Welcome to Tesla Motors Club
Discuss Tesla's Model S, Model 3, Model X, Model Y, Cybertruck, Roadster and More.
Register

Model S 2016 85D - Can charge : Won't Charge

This site may earn commission on affiliate links.
For the past couple of months, for most of the time, my Model S has displayed the messages 'Vehicle Systems Over Temperature' and 'Charging Unavailable'. By rebooting and power downs, sometimes multiple times, and repeatedly pressing 'Open Charge Port' I am sometimes able to trick the car into opening the charge port. If this opens I am then able to get the car to charge without problem at home or at superchargers.

On the only occasion I have manually opened the charge port (not through software) it has showed a red light and will not charge.
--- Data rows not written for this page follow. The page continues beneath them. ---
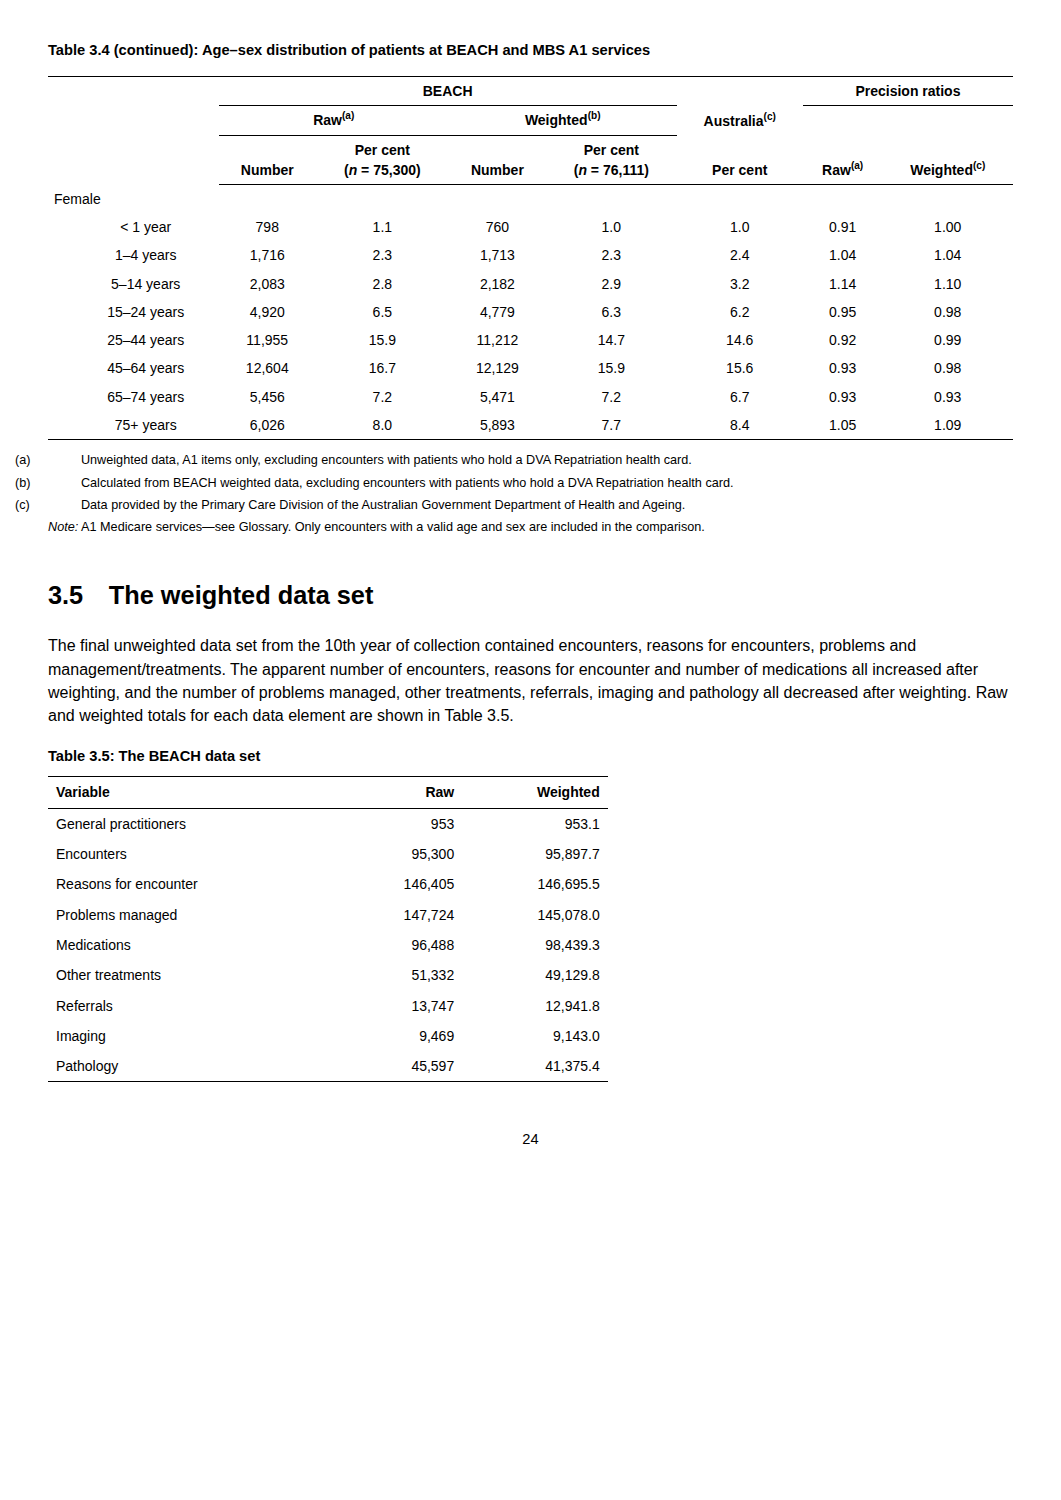Table 3.4 (continued): Age–sex distribution of patients at BEACH and MBS A1 services
| | BEACH | Australia (c) | Precision ratios |
| --- | --- | --- | --- |
| Raw (a) | Weighted (b) | | |
| Number | Per cent ( n = 75,300) | Number | Per cent ( n = 76,111) | Per cent | Raw (a) | Weighted (c) |
| Female | | | | | | | |
| < 1 year | 798 | 1.1 | 760 | 1.0 | 1.0 | 0.91 | 1.00 |
| 1–4 years | 1,716 | 2.3 | 1,713 | 2.3 | 2.4 | 1.04 | 1.04 |
| 5–14 years | 2,083 | 2.8 | 2,182 | 2.9 | 3.2 | 1.14 | 1.10 |
| 15–24 years | 4,920 | 6.5 | 4,779 | 6.3 | 6.2 | 0.95 | 0.98 |
| 25–44 years | 11,955 | 15.9 | 11,212 | 14.7 | 14.6 | 0.92 | 0.99 |
| 45–64 years | 12,604 | 16.7 | 12,129 | 15.9 | 15.6 | 0.93 | 0.98 |
| 65–74 years | 5,456 | 7.2 | 5,471 | 7.2 | 6.7 | 0.93 | 0.93 |
| 75+ years | 6,026 | 8.0 | 5,893 | 7.7 | 8.4 | 1.05 | 1.09 |
(a) Unweighted data, A1 items only, excluding encounters with patients who hold a DVA Repatriation health card.
(b) Calculated from BEACH weighted data, excluding encounters with patients who hold a DVA Repatriation health card.
(c) Data provided by the Primary Care Division of the Australian Government Department of Health and Ageing.
Note: A1 Medicare services—see Glossary. Only encounters with a valid age and sex are included in the comparison.
3.5 The weighted data set
The final unweighted data set from the 10th year of collection contained encounters, reasons for encounters, problems and management/treatments. The apparent number of encounters, reasons for encounter and number of medications all increased after weighting, and the number of problems managed, other treatments, referrals, imaging and pathology all decreased after weighting. Raw and weighted totals for each data element are shown in Table 3.5.
Table 3.5: The BEACH data set
| Variable | Raw | Weighted |
| --- | --- | --- |
| General practitioners | 953 | 953.1 |
| Encounters | 95,300 | 95,897.7 |
| Reasons for encounter | 146,405 | 146,695.5 |
| Problems managed | 147,724 | 145,078.0 |
| Medications | 96,488 | 98,439.3 |
| Other treatments | 51,332 | 49,129.8 |
| Referrals | 13,747 | 12,941.8 |
| Imaging | 9,469 | 9,143.0 |
| Pathology | 45,597 | 41,375.4 |
24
Sometimes I have failed to get the car to open the port and charge, only to come back the next morning or even several days later and find it will charge.
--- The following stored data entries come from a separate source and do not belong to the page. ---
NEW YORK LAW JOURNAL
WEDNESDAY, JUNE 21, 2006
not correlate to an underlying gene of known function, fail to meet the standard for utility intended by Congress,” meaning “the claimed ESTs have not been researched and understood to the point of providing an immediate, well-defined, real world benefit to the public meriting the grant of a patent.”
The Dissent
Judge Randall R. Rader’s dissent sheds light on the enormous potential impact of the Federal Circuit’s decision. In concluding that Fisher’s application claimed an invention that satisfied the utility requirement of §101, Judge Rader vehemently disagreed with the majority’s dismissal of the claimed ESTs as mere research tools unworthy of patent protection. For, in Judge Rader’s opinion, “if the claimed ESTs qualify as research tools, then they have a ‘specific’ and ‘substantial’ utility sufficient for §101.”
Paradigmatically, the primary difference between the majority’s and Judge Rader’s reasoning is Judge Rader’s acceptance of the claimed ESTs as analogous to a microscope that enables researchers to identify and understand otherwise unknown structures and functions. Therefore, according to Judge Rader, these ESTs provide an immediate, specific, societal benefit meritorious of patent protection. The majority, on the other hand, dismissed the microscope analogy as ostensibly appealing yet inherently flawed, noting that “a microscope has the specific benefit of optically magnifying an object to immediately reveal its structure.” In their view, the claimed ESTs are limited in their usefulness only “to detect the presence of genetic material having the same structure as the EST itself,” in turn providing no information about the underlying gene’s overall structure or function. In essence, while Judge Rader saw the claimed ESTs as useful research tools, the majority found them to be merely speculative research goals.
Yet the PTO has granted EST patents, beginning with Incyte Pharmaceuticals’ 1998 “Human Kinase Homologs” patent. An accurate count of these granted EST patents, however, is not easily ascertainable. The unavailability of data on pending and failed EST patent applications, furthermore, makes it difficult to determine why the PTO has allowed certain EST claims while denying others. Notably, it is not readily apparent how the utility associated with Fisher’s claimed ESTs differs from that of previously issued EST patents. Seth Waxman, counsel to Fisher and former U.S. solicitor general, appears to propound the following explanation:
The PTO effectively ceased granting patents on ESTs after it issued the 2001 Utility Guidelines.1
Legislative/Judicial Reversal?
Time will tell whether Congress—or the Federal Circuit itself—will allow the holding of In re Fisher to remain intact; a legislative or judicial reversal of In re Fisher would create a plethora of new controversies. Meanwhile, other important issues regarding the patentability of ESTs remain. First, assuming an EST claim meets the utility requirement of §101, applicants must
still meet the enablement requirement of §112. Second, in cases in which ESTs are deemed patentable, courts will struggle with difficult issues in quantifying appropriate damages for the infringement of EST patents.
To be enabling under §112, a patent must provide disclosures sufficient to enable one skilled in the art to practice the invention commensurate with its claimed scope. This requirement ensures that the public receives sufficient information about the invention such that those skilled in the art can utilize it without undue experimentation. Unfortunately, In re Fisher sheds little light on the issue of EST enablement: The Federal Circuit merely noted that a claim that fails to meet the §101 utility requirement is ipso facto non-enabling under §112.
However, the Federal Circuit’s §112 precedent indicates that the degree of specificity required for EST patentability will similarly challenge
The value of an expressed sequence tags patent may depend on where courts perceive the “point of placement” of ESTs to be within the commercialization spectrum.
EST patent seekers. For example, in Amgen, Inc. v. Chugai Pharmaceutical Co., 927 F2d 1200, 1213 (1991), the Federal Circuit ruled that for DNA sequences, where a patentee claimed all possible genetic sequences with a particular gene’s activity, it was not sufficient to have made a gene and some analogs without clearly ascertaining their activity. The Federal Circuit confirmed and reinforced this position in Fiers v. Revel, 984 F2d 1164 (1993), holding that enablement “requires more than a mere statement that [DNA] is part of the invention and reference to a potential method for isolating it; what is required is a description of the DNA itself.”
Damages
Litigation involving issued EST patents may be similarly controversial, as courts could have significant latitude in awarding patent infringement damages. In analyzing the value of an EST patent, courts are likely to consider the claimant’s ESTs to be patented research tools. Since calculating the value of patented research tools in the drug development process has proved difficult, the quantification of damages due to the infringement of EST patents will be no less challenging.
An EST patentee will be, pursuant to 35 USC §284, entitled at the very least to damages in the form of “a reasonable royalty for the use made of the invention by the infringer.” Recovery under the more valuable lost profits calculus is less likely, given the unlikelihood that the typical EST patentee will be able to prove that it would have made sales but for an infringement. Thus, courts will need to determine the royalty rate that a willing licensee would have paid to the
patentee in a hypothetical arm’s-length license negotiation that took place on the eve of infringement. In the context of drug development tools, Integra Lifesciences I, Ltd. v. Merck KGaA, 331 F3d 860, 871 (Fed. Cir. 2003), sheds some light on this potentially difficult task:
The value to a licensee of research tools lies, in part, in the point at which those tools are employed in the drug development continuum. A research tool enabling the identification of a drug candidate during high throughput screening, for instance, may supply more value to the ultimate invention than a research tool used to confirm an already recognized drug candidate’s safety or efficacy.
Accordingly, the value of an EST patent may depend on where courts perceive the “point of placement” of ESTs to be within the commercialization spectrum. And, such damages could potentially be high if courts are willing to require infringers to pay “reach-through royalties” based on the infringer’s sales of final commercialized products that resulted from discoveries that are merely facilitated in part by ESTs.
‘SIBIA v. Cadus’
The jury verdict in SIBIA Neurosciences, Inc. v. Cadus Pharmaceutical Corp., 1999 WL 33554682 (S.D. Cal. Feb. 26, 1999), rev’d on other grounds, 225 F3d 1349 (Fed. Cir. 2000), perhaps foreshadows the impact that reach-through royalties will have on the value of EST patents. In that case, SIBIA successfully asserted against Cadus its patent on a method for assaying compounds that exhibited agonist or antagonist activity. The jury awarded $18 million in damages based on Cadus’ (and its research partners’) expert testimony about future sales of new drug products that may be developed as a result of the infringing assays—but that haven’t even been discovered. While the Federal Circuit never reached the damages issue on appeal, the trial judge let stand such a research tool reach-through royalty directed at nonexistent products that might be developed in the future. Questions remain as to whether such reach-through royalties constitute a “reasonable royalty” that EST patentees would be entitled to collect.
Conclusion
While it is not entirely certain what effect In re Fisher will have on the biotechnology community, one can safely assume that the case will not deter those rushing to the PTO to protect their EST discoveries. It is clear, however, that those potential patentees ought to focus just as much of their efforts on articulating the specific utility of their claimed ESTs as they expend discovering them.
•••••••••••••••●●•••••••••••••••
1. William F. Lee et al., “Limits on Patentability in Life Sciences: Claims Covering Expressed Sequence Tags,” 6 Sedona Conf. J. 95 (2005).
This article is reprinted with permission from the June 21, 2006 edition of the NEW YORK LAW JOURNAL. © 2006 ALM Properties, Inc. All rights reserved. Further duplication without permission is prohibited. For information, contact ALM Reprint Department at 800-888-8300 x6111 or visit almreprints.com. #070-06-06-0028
The car has spent the last 5 days at the Tesla Service Centre in Leeds, where a failure in the 12V supply to the HV Junction Box, leading to the temperature sensor reporting a default reading of 150 degrees, was diagnosed, together with a fault on one of the boards which prevented them loading firmware. They replaced the HVJB and managed to reformat the problem chip.
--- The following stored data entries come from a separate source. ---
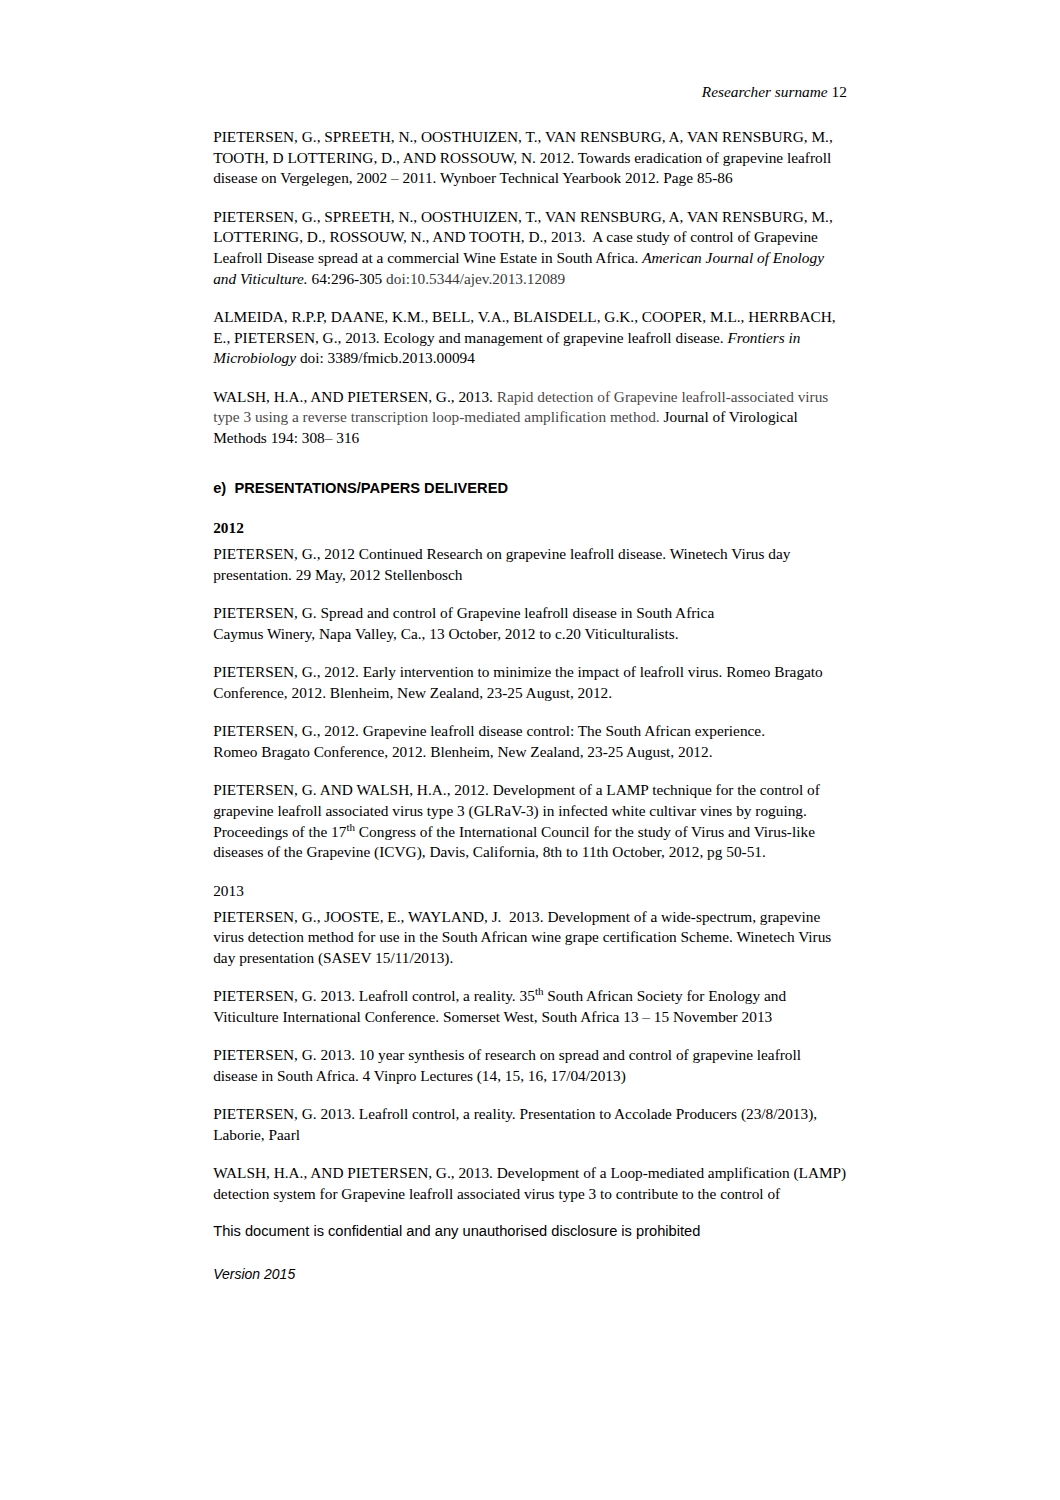Researcher surname 12
PIETERSEN, G., SPREETH, N., OOSTHUIZEN, T., VAN RENSBURG, A, VAN RENSBURG, M., TOOTH, D LOTTERING, D., AND ROSSOUW, N. 2012. Towards eradication of grapevine leafroll disease on Vergelegen, 2002 – 2011. Wynboer Technical Yearbook 2012. Page 85-86
PIETERSEN, G., SPREETH, N., OOSTHUIZEN, T., VAN RENSBURG, A, VAN RENSBURG, M., LOTTERING, D., ROSSOUW, N., AND TOOTH, D., 2013. A case study of control of Grapevine Leafroll Disease spread at a commercial Wine Estate in South Africa. American Journal of Enology and Viticulture. 64:296-305 doi:10.5344/ajev.2013.12089
ALMEIDA, R.P.P, DAANE, K.M., BELL, V.A., BLAISDELL, G.K., COOPER, M.L., HERRBACH, E., PIETERSEN, G., 2013. Ecology and management of grapevine leafroll disease. Frontiers in Microbiology doi: 3389/fmicb.2013.00094
WALSH, H.A., AND PIETERSEN, G., 2013. Rapid detection of Grapevine leafroll-associated virus type 3 using a reverse transcription loop-mediated amplification method. Journal of Virological Methods 194: 308– 316
e) PRESENTATIONS/PAPERS DELIVERED
2012
PIETERSEN, G., 2012 Continued Research on grapevine leafroll disease. Winetech Virus day presentation. 29 May, 2012 Stellenbosch
PIETERSEN, G. Spread and control of Grapevine leafroll disease in South Africa
Caymus Winery, Napa Valley, Ca., 13 October, 2012 to c.20 Viticulturalists.
PIETERSEN, G., 2012. Early intervention to minimize the impact of leafroll virus. Romeo Bragato Conference, 2012. Blenheim, New Zealand, 23-25 August, 2012.
PIETERSEN, G., 2012. Grapevine leafroll disease control: The South African experience.
Romeo Bragato Conference, 2012. Blenheim, New Zealand, 23-25 August, 2012.
PIETERSEN, G. AND WALSH, H.A., 2012. Development of a LAMP technique for the control of grapevine leafroll associated virus type 3 (GLRaV-3) in infected white cultivar vines by roguing. Proceedings of the 17th Congress of the International Council for the study of Virus and Virus-like diseases of the Grapevine (ICVG), Davis, California, 8th to 11th October, 2012, pg 50-51.
2013
PIETERSEN, G., JOOSTE, E., WAYLAND, J. 2013. Development of a wide-spectrum, grapevine virus detection method for use in the South African wine grape certification Scheme. Winetech Virus day presentation (SASEV 15/11/2013).
PIETERSEN, G. 2013. Leafroll control, a reality. 35th South African Society for Enology and Viticulture International Conference. Somerset West, South Africa 13 – 15 November 2013
PIETERSEN, G. 2013. 10 year synthesis of research on spread and control of grapevine leafroll disease in South Africa. 4 Vinpro Lectures (14, 15, 16, 17/04/2013)
PIETERSEN, G. 2013. Leafroll control, a reality. Presentation to Accolade Producers (23/8/2013), Laborie, Paarl
WALSH, H.A., AND PIETERSEN, G., 2013. Development of a Loop-mediated amplification (LAMP) detection system for Grapevine leafroll associated virus type 3 to contribute to the control of
This document is confidential and any unauthorised disclosure is prohibited
Version 2015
The car was fine on the drive home from Tesla but the next morning was back to the same error messages and refusing to charge without 25 minutes of rebooting and power downs. Any ideas for ending my nightmare ?
 
Maybe the battery chiller and/or the cooling system for the battery is malfunctioning. If the battery is truly hot, it will not charge. You'd think there would be an error either reported to you, or in the vehicle logs at Tesla.
 
That's interesting. The error often comes up first thing in the morning, often after a cold night, so it would be unusual to see high temperatures developing under those conditions. Once I get the charge door to unlock via the touch screen, charging proceeds normally and with no further error messages or interruptions. As you say, if the battery is truly hot then you would expect further error messages and battery sensors downstream to perhaps terminate the charging process. Nothing in the logs reported back to me.
 
Update - As noted above, after packing the car for a 400 mile journey to the north of Scotland, I got in to be confronted with the same error messages which I and Tesla in Leeds thought had just been fixed. I rebooted the car twice and did a power down before, after 25 minutes of work, the car finally responded to a touch screen command to open the charge port.

Charging proceeded normally and the error alerts disappeared. Too much of a gamble to go to Scotland - nearest Tesla Service would be 4 hours hard drive away....

Early on Monday morning I got in the car to drive it back to Tesla in Leeds and the error messages appeared immediately. Shortly after I parked the car at Tesla, put on the radio and the heating, they disappeared again. Tesla now have the car and have escalated the problem to the Regional level to try and find out what is wrong. Keep tuned for more updates.